- TRECHO DO DOCUMENTO -
■ ■ ■ ■ ■

Vamos coletar todos as tags `<tr>`

In [None]:
rows = html.find_all('tr')

Vamos testar a primeira ocorrência

In [None]:
row = rows[1]
print(row)

In [None]:
cols = row.find_all('td')
print('número de colunas: {}'.format(len(cols)))
print('\n\n')
for i,col in enumerate(cols):
    print('coluna {} conteudo: {}'.format(i, col))

ou seja, temos 7 colunas

agora vamos usar a seguinte função para remover espaços em branco


In [None]:
help(str.strip)

In [None]:
for i,col in enumerate(cols):
    print('coluna {} conteudo: {}'.format(i, col.text.strip()))

■ ■ ■ ■ ■

- MATERIAL FORNECIDO -
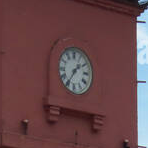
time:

■ ■ ■ ■ ■

- LISTA DE TAREFAS -
(1) Resuma o trecho em duas frases.
(2) Transcreva a parte do trecho que se inicia nas palavras que contêm "Vamos coletar todos" e termina em "cols = row.find_all('td')".
Os dados não têm relação com o trecho.

- RESPOSTAS POR TAREFA -
(1) O trecho coleta todas as tags `<tr>` com find_all, separa uma delas e lista suas colunas `<td>`, constatando que há 7 colunas. Depois consulta a ajuda de str.strip e usa essa função para remover os espaços em branco do texto de cada coluna.

(2)
Vamos coletar todos as tags `<tr>`

In [None]:
rows = html.find_all('tr')

Vamos testar a primeira ocorrência

In [None]:
row = rows[1]
print(row)

In [None]:
cols = row.find_all('td')